RESULTS: There were 648,662 firearm injuries identified - 63,973 (9.9%) involved vascular repair. Overall, 88.7% of patients were male and Medicaid was the most common insurance (40.2%). Intents were assault/legal intervention (60%), unintentional (24.2%), and suicide (8.6%). Patients undergoing vascular repair were younger, more often black race, male sex, on Medicaid, and with lower household income (all P<.005). Patients who underwent vascular repair compared to those without was more frequently for assault/legal intent (66.6% vs. 59.3%), abdomen/pelvis (33.6% vs. 23.1%) and extremity injuries (40.8% vs. 29.5%), and had an elevated new injury severity score (NISS) (all P<.005). Vascular repair was more frequently performed at urban, teaching, and large hospitals (P<.005).

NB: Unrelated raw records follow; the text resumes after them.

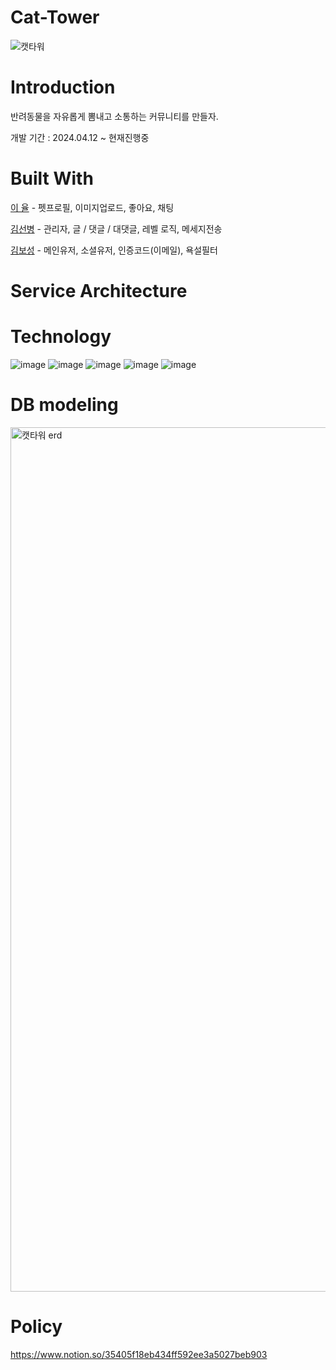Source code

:# Cat-Tower
![캣타워](https://github.com/He-is-A-Pirate/Cat-Tower/assets/120659405/b44fc008-1768-4401-9485-6bc6406db6e1)


# Introduction

반려동물을 자유롭게 뽐내고 소통하는 커뮤니티를 만들자. 

개발 기간 : 2024.04.12 ~ 현재진행중



# Built With

[이 율](https://github.com/dyorcat) - 펫프로필, 이미지업로드, 좋아요, 채팅

[김선병](https://github.com/Karox1234) - 관리자, 글 / 댓글 / 대댓글, 레벨 로직, 메세지전송

[김보성](https://github.com/96KimBoseong)  - 메인유저, 소셜유저, 인증코드(이메일), 욕설필터 




# Service Architecture






# Technology
![image](https://github.com/cwc-moamoa/moamoa/assets/149165093/b4e80e98-1e41-4017-82db-62c0e979b3ce)
![image](https://github.com/cwc-moamoa/moamoa/assets/149165093/147768a3-2363-4e36-9da3-172c958cdadc)
![image](https://github.com/cwc-moamoa/moamoa/assets/149165093/b0635d06-9c88-415b-93c4-9e8279c813c1)
![image](https://github.com/cwc-moamoa/moamoa/assets/149165093/f335bc87-c354-4662-9c0f-9d1b27d943e1)
![image](https://github.com/cwc-moamoa/moamoa/assets/149165093/ec44aa65-c9d0-40f3-8565-7ee8abea021e)














# DB modeling

<img width="1383" alt="캣타워 erd" src="https://github.com/He-is-A-Pirate/Cat-Tower/assets/120659405/9d31fc5c-233b-45f6-b4f0-af7650d0cc0b">





# Policy

https://www.notion.so/35405f18eb434ff592ee3a5027beb903





 

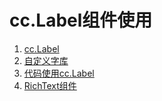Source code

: # cc.Label组件使用

1. [cc.Label](./01-cc.Label.md) 
2. [自定义字库](./02-自定义字库.md)  
3. [代码使用cc.Label](./03-代码使用cc.Label.md)  
4. [RichText组件](./04-RichText组件.md)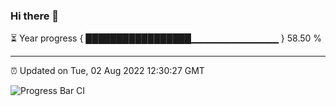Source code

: ### Hi there 👋

⏳ Year progress { █████████████████▁▁▁▁▁▁▁▁▁▁▁▁▁ } 58.50 %

---

⏰ Updated on Tue, 02 Aug 2022 12:30:27 GMT

![Progress Bar CI](https://github.com/liununu/liununu/workflows/Progress%20Bar%20CI/badge.svg)
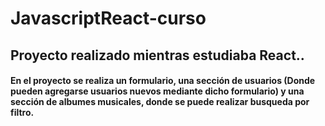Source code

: # JavascriptReact-curso

## Proyecto realizado mientras estudiaba React.. 
#### En el proyecto se realiza un formulario, una sección de usuarios (Donde pueden agregarse usuarios nuevos mediante dicho formulario) y una sección de albumes musicales, donde se puede realizar busqueda por filtro.
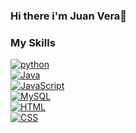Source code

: ### Hi there i'm Juan Vera👋
### My Skills<br/>
[![python](https://img.shields.io/badge/python-FFF700?style=for-the-badge&logo=python&logoColor=blue&labelColor=2E2C22 )]()<br>
[![Java](https://img.shields.io/badge/Java-FF0000?style=for-the-badge&logo=java&logoColor=white&labelColor=2E2C22)]()<br>
[![JavaScript](https://img.shields.io/badge/JavaScript-informational?style=for-the-badge&logo=javascript&logoColor=FFF700&labelColor=2E2C22)]()<br>
[![MySQL](https://img.shields.io/badge/MySQL-93FF00?style=for-the-badge&logo=mysql&logoColor=white&labelColor=2E2C22)]()</br>
[![HTML](https://img.shields.io/badge/HTML5-FF8300?style=for-the-badge&logo=html5&logoColor=orange&labelColor=2E2C22)]()<br>
[![CSS](https://img.shields.io/badge/CSS3-blue?style=for-the-badge&logo=css3&logoColor=blue&labelColor=2E2C22)]()<br>
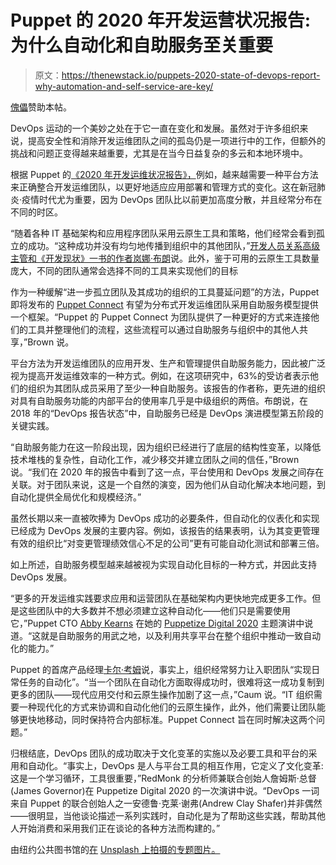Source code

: # Puppet 的 2020 年开发运营状况报告:为什么自动化和自助服务至关重要

> 原文：<https://thenewstack.io/puppets-2020-state-of-devops-report-why-automation-and-self-service-are-key/>

[傀儡](https://puppet.com/)赞助本帖。

DevOps 运动的一个美妙之处在于它一直在变化和发展。虽然对于许多组织来说，提高安全性和消除开发运维团队之间的孤岛仍是一项进行中的工作，但额外的挑战和问题正变得越来越重要，尤其是在当今日益复杂的多云和本地环境中。

根据 Puppet 的[《2020 年开发运维状况报告》，](https://puppet.com/resources/report/2020-state-of-devops-report/)例如，越来越需要一种平台方法来正确整合开发运维团队，以更好地适应应用部署和管理方式的变化。这在新冠肺炎·疫情时代尤为重要，因为 DevOps 团队比以前更加高度分散，并且经常分布在不同的时区。

“随着各种 IT 基础架构和应用程序团队采用云原生工具和策略，他们经常会看到孤立的成功。“这种成功并没有均匀地传播到组织中的其他团队，”[开发人员关系高级主管和《开发现状》一书的作者岚娜·布朗](https://www.linkedin.com/in/alanna-brown-32baa63)说。此外，鉴于可用的云原生工具数量庞大，不同的团队通常会选择不同的工具来实现他们的目标

作为一种缓解“进一步孤立团队及其成功的组织的工具蔓延问题”的方法，Puppet 即将发布的 [Puppet Connect](https://puppet.com/products/puppet-connect/) 有望为分布式开发运维团队采用自助服务模型提供一个框架。“Puppet 的 Puppet Connect 为团队提供了一种更好的方式来连接他们的工具并整理他们的流程，这些流程可以通过自助服务与组织中的其他人共享，”Brown 说。

平台方法为开发运维团队的应用开发、生产和管理提供自助服务能力，因此被广泛视为提高开发运维效率的一种方式。例如，在这项研究中，63%的受访者表示他们的组织为其团队成员采用了至少一种自助服务。该报告的作者称，更先进的组织对具有自助服务功能的内部平台的使用率几乎是中级组织的两倍。布朗说，在 2018 年的“DevOps 报告状态”中，自助服务已经是 DevOps 演进模型第五阶段的关键实践。

“自助服务能力在这一阶段出现，因为组织已经进行了底层的结构性变革，以降低技术堆栈的复杂性，自动化工作，减少移交并建立团队之间的信任，”Brown 说。“我们在 2020 年的报告中看到了这一点，平台使用和 DevOps 发展之间存在关联。对于团队来说，这是一个自然的演变，因为他们从自动化解决本地问题，到自动化提供全局优化和规模经济。”

虽然长期以来一直被吹捧为 DevOps 成功的必要条件，但自动化的仪表化和实现已经成为 DevOps 发展的主要内容。例如，该报告的结果表明，认为其变更管理有效的组织比“对变更管理绩效信心不足的公司”更有可能自动化测试和部署三倍。

如上所述，自助服务模型越来越被视为实现自动化目标的一种方式，并因此支持 DevOps 发展。

“更多的开发运维实践要求应用和运营团队在基础架构内更快地完成更多工作。但是这些团队中的大多数并不想必须建立这种自动化——他们只是需要使用它，”Puppet CTO [Abby Kearns](https://www.linkedin.com/in/abbykearns) 在她的 [Puppetize Digital 2020](https://puppet.com/puppetize/) 主题演讲中说道。“这就是自助服务的用武之地，以及利用共享平台在整个组织中推动一致自动化的能力。”

Puppet 的首席产品经理[卡尔·考姆](https://www.linkedin.com/in/carlcaum)说，事实上，组织经常努力让入职团队“实现日常任务的自动化”。“当一个团队在自动化方面取得成功时，很难将这一成功复制到更多的团队——现代应用交付和云原生操作加剧了这一点，”Caum 说。“IT 组织需要一种现代化的方式来协调和自动化他们的云原生操作，此外，他们需要让团队能够更快地移动，同时保持符合内部标准。Puppet Connect 旨在同时解决这两个问题。”

归根结底，DevOps 团队的成功取决于文化变革的实施以及必要工具和平台的采用和自动化。“事实上，DevOps 是人与平台工具的相互作用，它定义了文化变革:这是一个学习循环，工具很重要，”RedMonk 的分析师兼联合创始人詹姆斯·总督(James Governor)在 Puppetize Digital 2020 的一次演讲中说。“DevOps 一词来自 Puppet 的联合创始人之一安德鲁·克莱·谢弗(Andrew Clay Shafer)并非偶然——很明显，当他谈论描述一系列实践时，自动化是为了帮助这些实践，帮助其他人开始消费和采用我们正在谈论的各种方法而构建的。”

由纽约公共图书馆的[在](https://unsplash.com/@nypl?utm_source=unsplash&utm_medium=referral&utm_content=creditCopyText) [Unsplash 上拍摄的专题图片。](https://unsplash.com/photos/yEauzeZU6xo?utm_source=unsplash&utm_medium=referral&utm_content=creditShareLink)

<svg xmlns:xlink="http://www.w3.org/1999/xlink" viewBox="0 0 68 31" version="1.1"><title>Group</title> <desc>Created with Sketch.</desc></svg>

Overall mortality rate was 2.2% - patients who underwent vascular repair had a higher mortality rate compared to those without (5.51% vs. 1.98%, P<.001). Patients with vascular repair had higher rates of acute renal failure (3.1% vs. .8%), venous thromboembolic events (.5% vs. .3%), pulmonary-related events (.6% vs. .28%), cardiac-related events (.8% vs. .2%), sepsis (1.4% vs. .5%), and any complication (5.7% vs. 2%) (all P<.0001). Vascular repair was independently associated with mortality (OR 2.68, 95% CI 2.43-2.95, P<.0001). Age greater than 46 years (OR 2.01, 95% CI 1.71-2.35, P<.0001), male sex (OR 1.15, 95% CI 1.05-1.25, P=.003), self-pay/no insurance (OR 1.6, 95% CI 1.47-1.75, P<.0001), suicide (OR 3.73, 95% CI 3.36-4.13, P<.0001), unintentional intent (OR 1.12, 95% CI 1.03-1.22, P<.0001), head/neck injury (OR 13.9, 95% CI 12.5-15.6, P<.0001), Northeast region, and NISS >4 were independently associated with in-hospital mortality. Vascular repair was independently associated with any complication (OR 2.12, 95% CI 1.98-2.28, P<.0001).
CONCLUSIONS: Firearm injuries with vascular repair were independently associated with higher injury severity score and mortality. A majority of vascular repairs were performed for injury to the abdomen/pelvis, extremity, and assault/legal intent.